Digital assets in the Philippines
The Philippines is the most pro-crypto country in Southeast Asia, buoyed by regulatory tolerance linked to the central bank’s digitization and financial inclusion goals. Bangko Sentral ng Pilipinas (BSP) aims for 50% of retail payments to be digital by the end of 2024 as well as for 70% of adults to be financially included. Crypto can probably help support these goals. For instance, UnionBank has also launched a payments-focused stablecoin pegged to the Philippine peso for financial inclusion purposes. It attempts to link the main banks of the country to rural banks and bring financial access to previously unbanked parts of the country.
Estimates of crypto ownership in the country vary widely. For instance, a recent study by CoinJournal, the Philippines ranked globally by number of virtual asset traders – about 7 million or 6% of the population of 113 million. However, according to Finder’s Cryptocurrency Adoption Index, the crypto ownership rate in the Philippines is 15%, with almost 11 million Filipinos owning digital assets.
Meanwhile, like Vietnam, the Philippines has a huge remittances market. Data released by the central bank showed personal remittances increased by 3.6% to a record high US$36.1 billion in 2022 from the previous high of $34.9 billion in 2021. Personal remittances – the sum of net compensation of employees, personal transfers and capital transfers between households – accounted for 8.9% of the Philippines’ GDP.
With that opportunity in mind, digital payments firm Strike expanded into the Philippines in January.
It’s in regulators’ hands
Given the potential financial inclusion benefits of digital assets, we expect that regulators in emerging Southeast Asia will gradually take steps to legalize their use. The gray area in which crypto has operated in these countries until now will eventually become blacker and whiter.
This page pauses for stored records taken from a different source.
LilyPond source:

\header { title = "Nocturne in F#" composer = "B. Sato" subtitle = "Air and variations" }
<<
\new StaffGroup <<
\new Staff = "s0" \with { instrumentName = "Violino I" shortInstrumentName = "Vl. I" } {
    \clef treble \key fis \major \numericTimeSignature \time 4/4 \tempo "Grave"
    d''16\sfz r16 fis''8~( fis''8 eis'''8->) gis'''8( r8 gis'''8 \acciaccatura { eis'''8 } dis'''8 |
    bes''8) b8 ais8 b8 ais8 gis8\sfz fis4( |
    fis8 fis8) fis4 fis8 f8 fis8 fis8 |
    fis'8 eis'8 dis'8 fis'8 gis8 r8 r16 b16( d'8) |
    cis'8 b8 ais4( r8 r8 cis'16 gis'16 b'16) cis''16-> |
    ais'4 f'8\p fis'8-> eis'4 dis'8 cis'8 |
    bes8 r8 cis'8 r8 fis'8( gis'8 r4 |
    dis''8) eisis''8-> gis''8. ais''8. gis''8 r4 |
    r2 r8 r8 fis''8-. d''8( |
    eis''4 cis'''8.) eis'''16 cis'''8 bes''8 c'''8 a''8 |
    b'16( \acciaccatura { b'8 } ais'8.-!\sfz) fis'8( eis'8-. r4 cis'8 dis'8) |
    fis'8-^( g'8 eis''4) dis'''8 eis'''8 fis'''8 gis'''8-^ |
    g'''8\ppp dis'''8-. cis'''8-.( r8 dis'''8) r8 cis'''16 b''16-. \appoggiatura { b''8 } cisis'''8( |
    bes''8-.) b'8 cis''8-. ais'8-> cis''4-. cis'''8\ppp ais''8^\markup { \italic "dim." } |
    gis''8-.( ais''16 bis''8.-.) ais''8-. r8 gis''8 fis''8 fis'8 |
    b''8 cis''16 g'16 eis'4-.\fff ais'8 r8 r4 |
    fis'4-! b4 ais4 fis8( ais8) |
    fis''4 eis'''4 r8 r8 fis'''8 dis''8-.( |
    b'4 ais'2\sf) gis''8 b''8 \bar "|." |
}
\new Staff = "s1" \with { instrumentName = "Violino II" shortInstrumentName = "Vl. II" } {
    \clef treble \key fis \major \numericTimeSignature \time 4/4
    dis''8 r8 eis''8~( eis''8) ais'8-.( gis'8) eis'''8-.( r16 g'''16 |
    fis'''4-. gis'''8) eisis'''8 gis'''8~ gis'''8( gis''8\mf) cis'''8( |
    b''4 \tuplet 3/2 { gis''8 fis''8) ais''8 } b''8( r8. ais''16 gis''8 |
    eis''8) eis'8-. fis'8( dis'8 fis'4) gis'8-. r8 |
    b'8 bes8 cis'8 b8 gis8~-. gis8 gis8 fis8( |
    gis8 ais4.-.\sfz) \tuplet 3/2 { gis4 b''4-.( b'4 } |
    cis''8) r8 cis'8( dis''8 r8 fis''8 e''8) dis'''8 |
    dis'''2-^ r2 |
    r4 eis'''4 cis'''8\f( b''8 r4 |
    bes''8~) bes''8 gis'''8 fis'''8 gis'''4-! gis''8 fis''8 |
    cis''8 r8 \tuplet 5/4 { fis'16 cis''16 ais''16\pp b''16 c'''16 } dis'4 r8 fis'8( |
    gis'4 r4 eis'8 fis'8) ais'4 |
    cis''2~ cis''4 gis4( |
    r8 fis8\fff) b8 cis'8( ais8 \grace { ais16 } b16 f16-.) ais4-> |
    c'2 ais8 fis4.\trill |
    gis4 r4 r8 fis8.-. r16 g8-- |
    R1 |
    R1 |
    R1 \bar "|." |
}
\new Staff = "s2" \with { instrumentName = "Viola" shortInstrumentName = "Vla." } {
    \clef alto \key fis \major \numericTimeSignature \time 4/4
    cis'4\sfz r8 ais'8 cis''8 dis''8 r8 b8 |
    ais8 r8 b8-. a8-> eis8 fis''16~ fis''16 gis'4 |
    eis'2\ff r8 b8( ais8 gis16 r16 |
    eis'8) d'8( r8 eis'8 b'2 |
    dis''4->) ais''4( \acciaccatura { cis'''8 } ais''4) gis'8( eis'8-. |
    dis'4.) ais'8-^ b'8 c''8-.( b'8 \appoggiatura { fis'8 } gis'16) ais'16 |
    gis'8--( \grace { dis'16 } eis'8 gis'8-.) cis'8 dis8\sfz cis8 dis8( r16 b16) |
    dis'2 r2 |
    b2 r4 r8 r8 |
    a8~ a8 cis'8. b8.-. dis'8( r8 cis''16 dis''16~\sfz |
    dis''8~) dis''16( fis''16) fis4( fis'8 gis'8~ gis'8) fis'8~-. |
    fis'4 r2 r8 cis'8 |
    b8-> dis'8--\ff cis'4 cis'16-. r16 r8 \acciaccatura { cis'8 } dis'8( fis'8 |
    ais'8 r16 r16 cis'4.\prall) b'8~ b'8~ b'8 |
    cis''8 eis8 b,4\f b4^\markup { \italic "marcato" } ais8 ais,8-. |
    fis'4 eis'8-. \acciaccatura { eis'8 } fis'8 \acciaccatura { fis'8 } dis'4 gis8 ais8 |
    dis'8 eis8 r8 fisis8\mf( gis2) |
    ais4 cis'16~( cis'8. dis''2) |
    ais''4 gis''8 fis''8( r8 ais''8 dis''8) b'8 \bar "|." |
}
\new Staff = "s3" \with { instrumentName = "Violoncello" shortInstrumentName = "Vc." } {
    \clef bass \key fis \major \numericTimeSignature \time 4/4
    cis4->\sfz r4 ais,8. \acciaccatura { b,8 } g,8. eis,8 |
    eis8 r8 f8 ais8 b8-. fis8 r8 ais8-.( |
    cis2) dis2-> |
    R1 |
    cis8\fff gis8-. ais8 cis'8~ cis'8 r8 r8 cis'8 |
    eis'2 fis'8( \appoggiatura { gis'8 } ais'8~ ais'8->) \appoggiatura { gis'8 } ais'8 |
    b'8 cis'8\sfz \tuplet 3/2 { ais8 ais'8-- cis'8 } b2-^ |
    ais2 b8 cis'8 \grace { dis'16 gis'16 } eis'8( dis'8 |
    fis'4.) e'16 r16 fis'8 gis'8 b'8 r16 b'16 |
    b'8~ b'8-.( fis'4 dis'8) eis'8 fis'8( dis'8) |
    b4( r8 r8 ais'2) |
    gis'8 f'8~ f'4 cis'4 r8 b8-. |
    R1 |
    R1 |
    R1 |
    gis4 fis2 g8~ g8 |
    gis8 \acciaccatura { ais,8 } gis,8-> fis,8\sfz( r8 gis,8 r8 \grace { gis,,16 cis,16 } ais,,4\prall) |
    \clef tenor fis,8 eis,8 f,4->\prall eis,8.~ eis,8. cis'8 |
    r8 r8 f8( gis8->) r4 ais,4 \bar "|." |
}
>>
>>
Vietnam has considered crypto regulation over the years, but to date, has been slow to enact any rules. That should change given the adverse effects on investors of the FTX collapse. In the aftermath of the exchange’s implosion, Prime Minister Pham Minh Chinh reportedly said that the government should study crypto regulation, which followed an earlier request by Deputy Prime Minister for General Economics Le Minh Khai that the country’s Ministry of Finance develop a regulatory framework for digital assets.
Indonesia can be expected to follow through with its planned national crypto exchange, while the Philippines will likely be the most crypto-friendly of the three countries, even allowing a wide variety of crypto payments.
Given the recent passage of MiCA in Europe, stablecoins may have a way forward as a viable Web3 payment method that eschews the problems of cryptocurrencies without a peg. If that proves to be the case, Vietnam and Indonesia may eventually reverse their crypto payment bans, which are linked to a regulatory concern about the inherent instability of digital assets like bitcoin, and thus allow a larger virtual currency ecosystem to take root in both countries.